[Exercise brief] When you reach the line in the listing below that contains "mouse_move(601, 303)", begin returning lines exactly as written, and stop after the line that contains "left_mouse_up()". Return no other lines.

[Available data]
********************
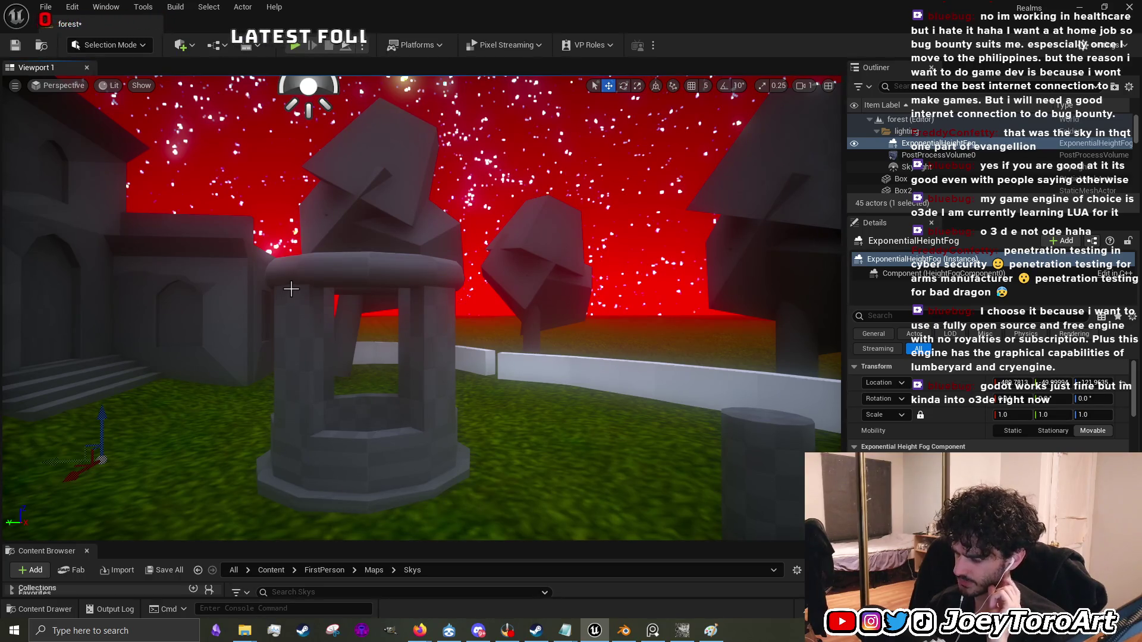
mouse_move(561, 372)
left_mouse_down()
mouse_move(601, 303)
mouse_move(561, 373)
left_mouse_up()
********************
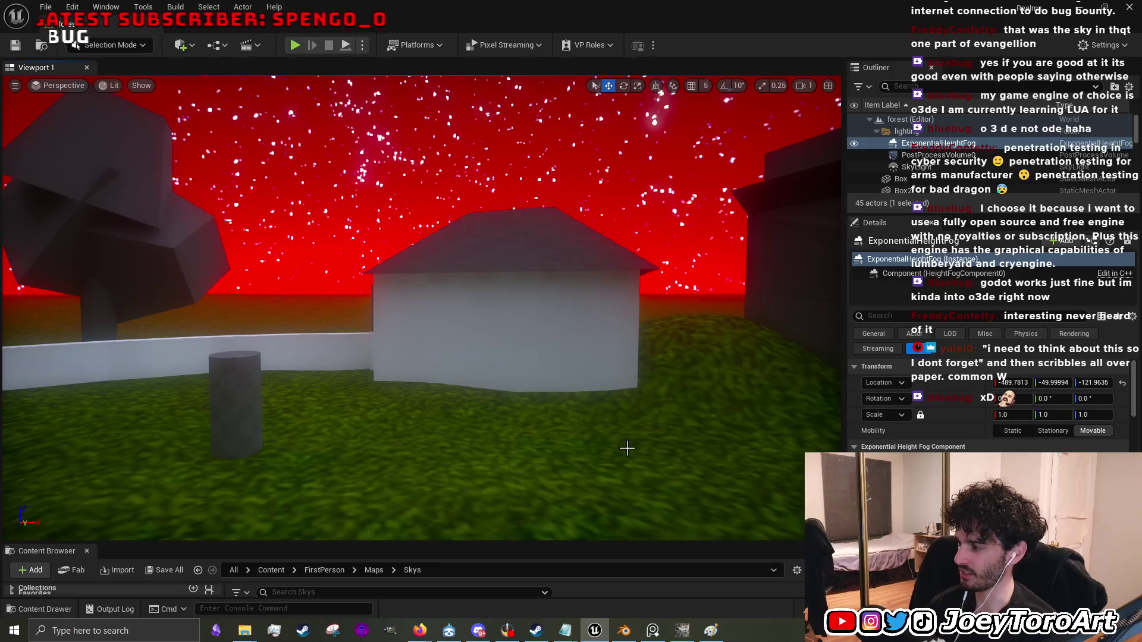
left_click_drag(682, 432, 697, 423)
********************
[The completed task]
mouse_move(601, 303)
mouse_move(561, 373)
left_mouse_up()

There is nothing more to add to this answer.